Perselingkuhan yang memalukan antara bangsawan dan pelayan mereka bukanlah hal baru, tetapi jika bangsawan itu menjadi Duke Herhardt, ceritanya akan memiliki kehidupannya sendiri. Meskipun itu hanya sekedar khayalan belaka.
‘Duke Herhardt berbohong.’
Saat kabin tukang kebun muncul di cakrawala, Riette mengenang malam musim panas lalu ketika Claudine tiba-tiba membicarakan Matthias.
‘Dia berbohong untuk memisahkan Leyla dari putra dokter.’
Claudine tersenyum, tapi Riette melihat dari balik fasadnya ketika dia melihat sekilas tatapannya yang sedingin es dan menakutkan.
‘Matthias von Herhardt yang berdarah biru berbohong dan bersekongkol hanya untuk memiliki anak yatim piatu yang menyedihkan itu. Percayakah kamu, Riette?’ Claudine mendengus.
‘Kebohongan macam apa yang dia keluarkan?’ Riette bertanya, tapi Claudine tidak memberikan penjelasan lebih lanjut.
‘Aku harap dia mendapatkannya sesegera mungkin.’
Claudine memandang ke luar jendela tanpa ekspresi, seolah tidak terjadi apa-apa. Matahari terbenam yang panjang di musim panas membelah cakrawala di luar tanah milik Count Brandt seperti sebilah emas.

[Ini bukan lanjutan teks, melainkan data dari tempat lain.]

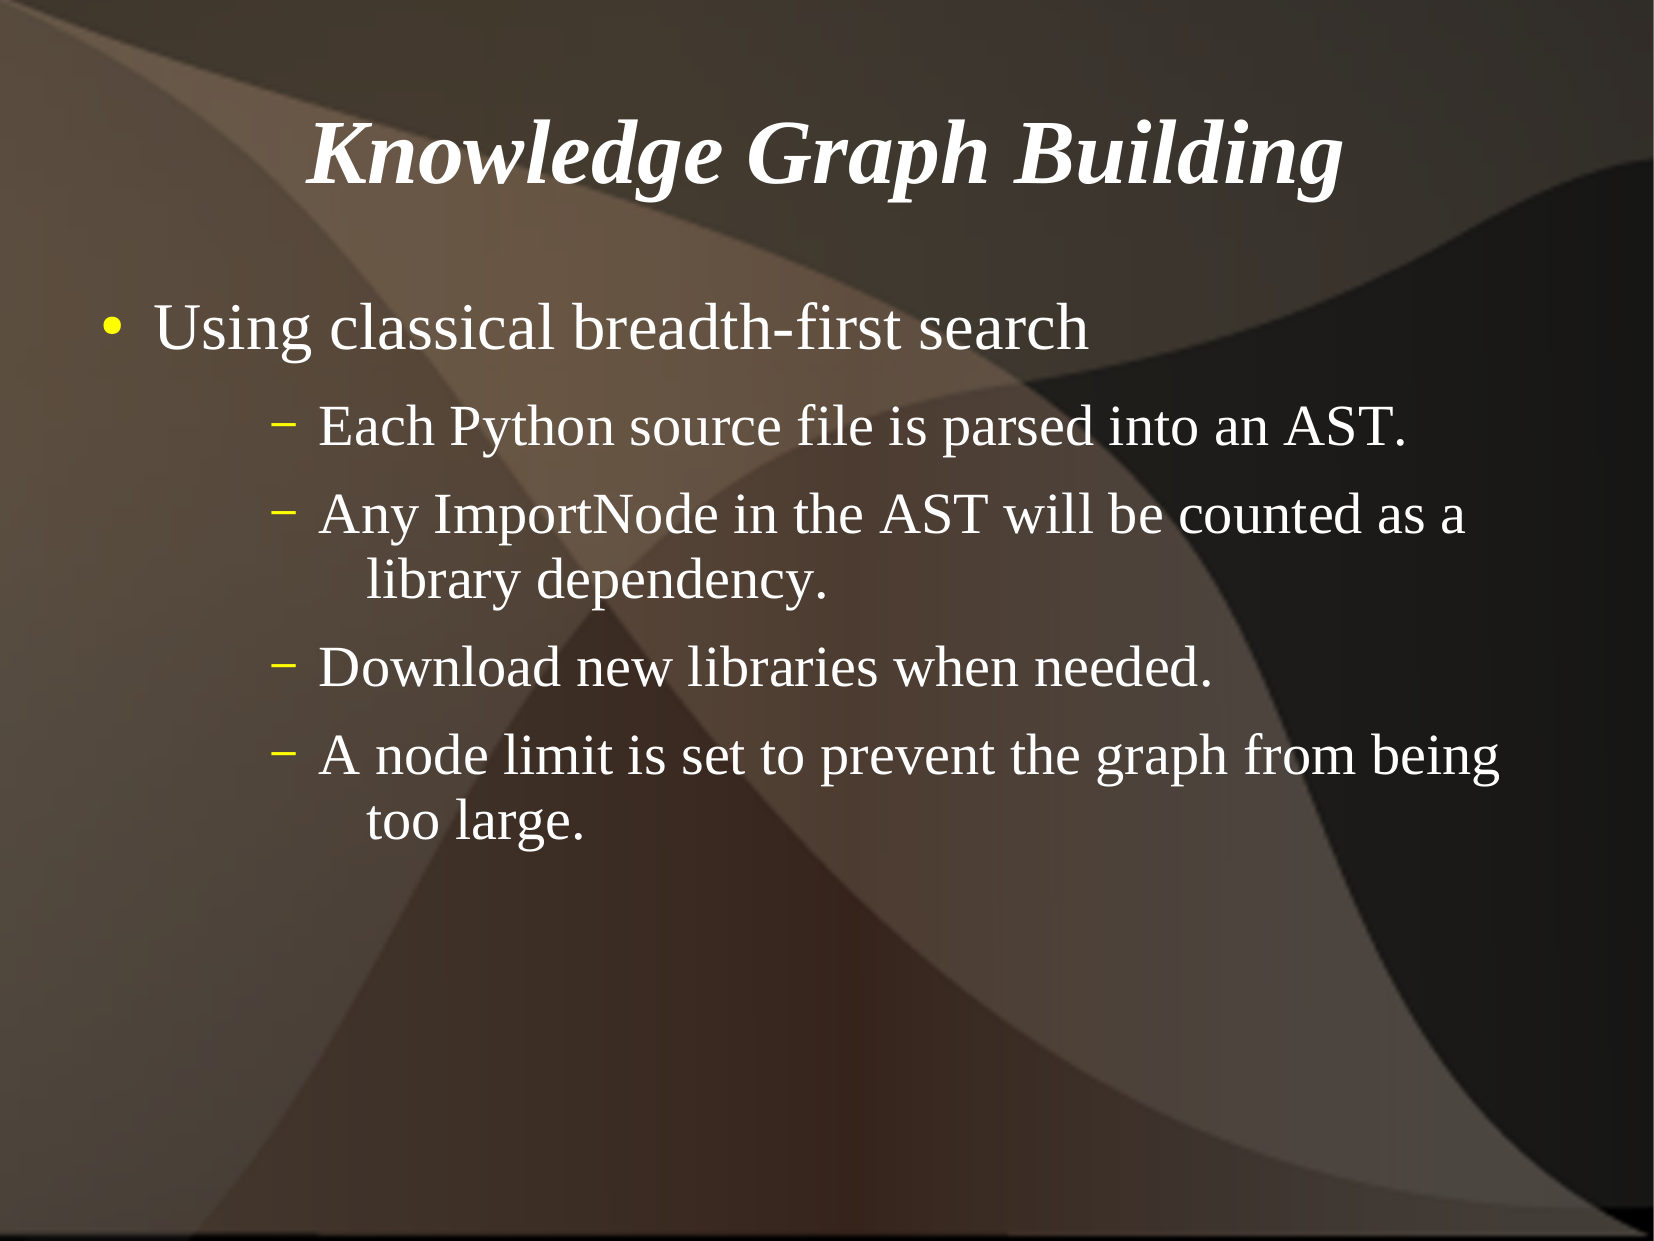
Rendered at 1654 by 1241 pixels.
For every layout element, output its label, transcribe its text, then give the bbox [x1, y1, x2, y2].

list Using classical breadth-first search Each Python source file is parsed into an AST. Any ImportNode in the AST will be counted as a library dependency. Download new libraries when needed. A node limit is set to prevent the graph from being too large. [82, 290, 1571, 1094]
picture [0, 0, 1654, 1241]
title Knowledge Graph Building [82, 49, 1571, 257]
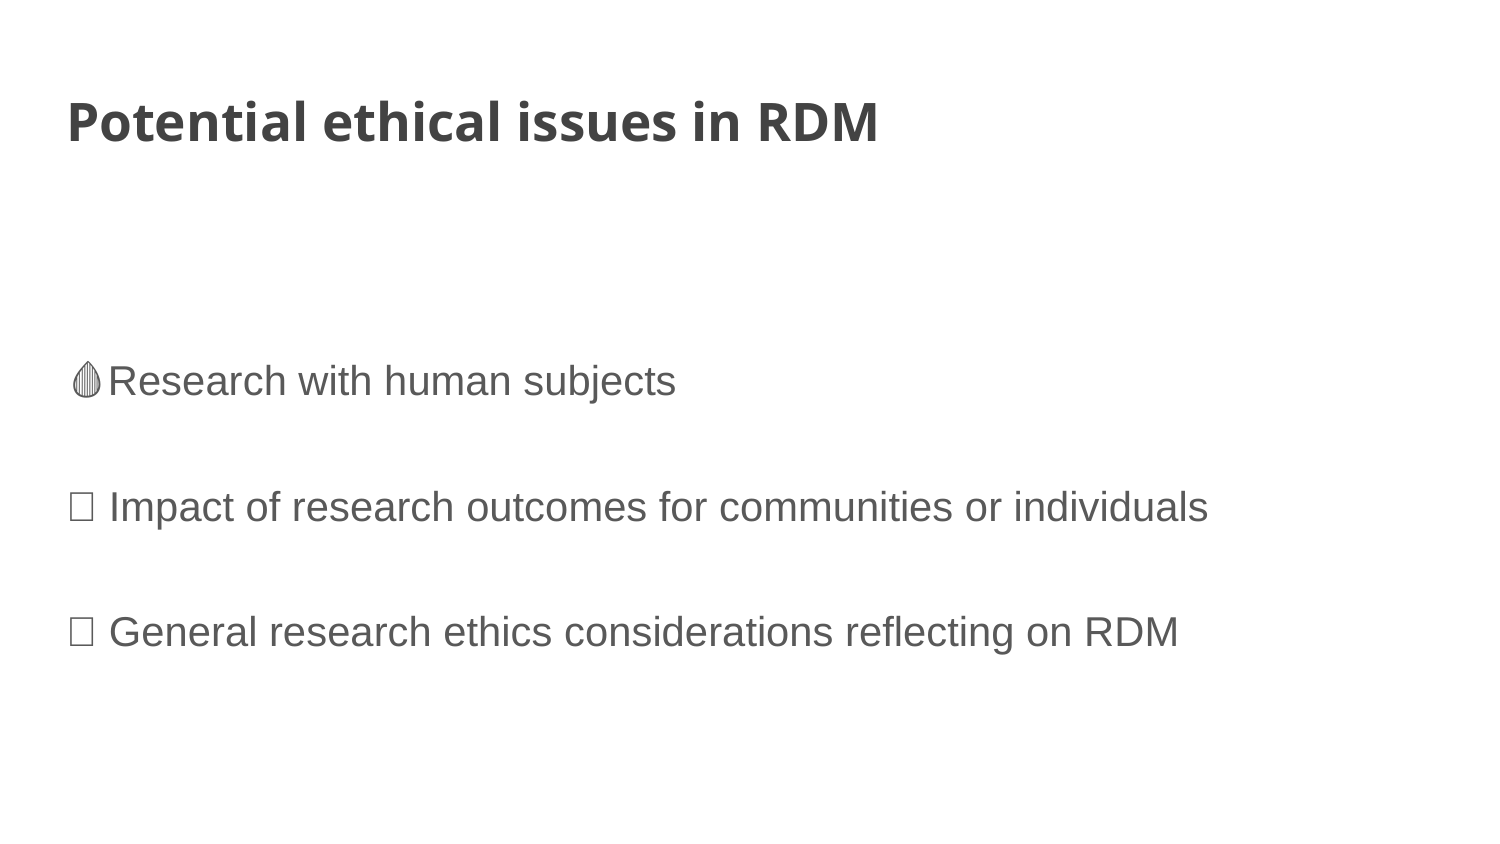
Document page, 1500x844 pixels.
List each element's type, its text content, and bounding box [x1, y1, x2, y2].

title Potential ethical issues in RDM [51, 72, 1449, 167]
list 🧍🩸Research with human subjects 💥 Impact of research outcomes for communities or individuals 🔬 General research ethics considerations reflecting on RDM [51, 289, 1449, 844]
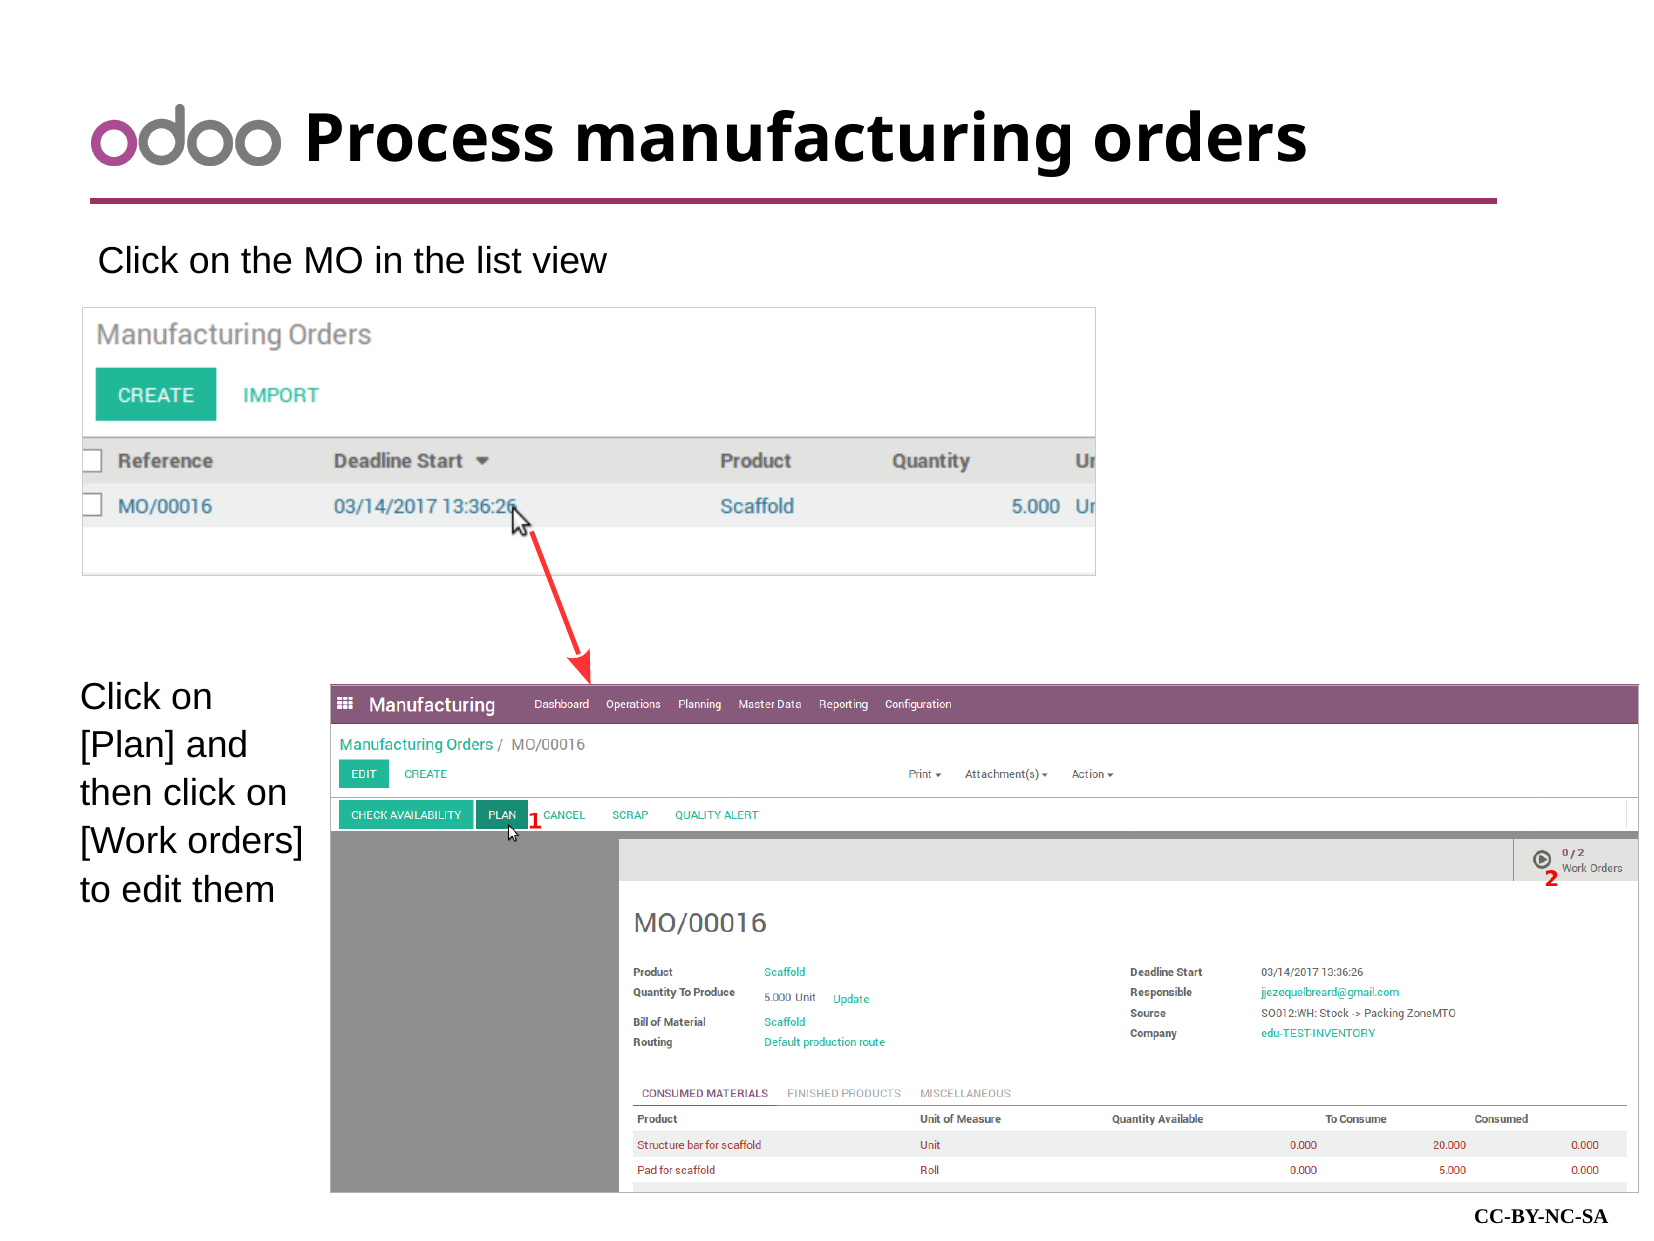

‘Dia perlu memilikinya untuk membuangnya sedini mungkin.’
Claudine bergumam dengan ekspresi bosan di wajahnya, seolah-olah dia adalah penonton pertunjukan kelas tiga dan kelas bawah.
Riette bisa mengintip langsung ke dalam pikirannya. Dia tidak terlihat cemburu pada Leyla Lewellin. Dia hanya menggambarkan sedikit kekecewaan dan cemoohan terhadap kecenderungan rendahan tunangannya yang mulia.
Sebaliknya, jika Claudine cemburu atau tertekan, Riette akan memintanya menikah dengannya alih-alih terikat pada pernikahan yang akan membuatnya sengsara. Namun, Claudine bersikeras bahwa menikahi Matthias akan menjadi satu-satunya cara baginya untuk mendapatkan kebahagiaan yang diinginkannya.
Hari itu, mereka berdua duduk untuk minum teh dan mengobrol santai, kemudian menikmati makan malam dalam suasana bersahabat yang sama. Keesokan paginya, Riette meninggalkan perkebunan Brandt dengan Claudine berdiri di depan pintu sampai mobilnya menghilang dari pandangan.
‘Mengapa kenangan itu terus melekat dan menjadi penyesalan yang berkepanjangan?’
Tawa sedih keluar dari bibir Riette saat dia tiba di depan kabin kayu. Jalur hutan menghubungkan tempat berburu tanpa pagar dan pondok kecil.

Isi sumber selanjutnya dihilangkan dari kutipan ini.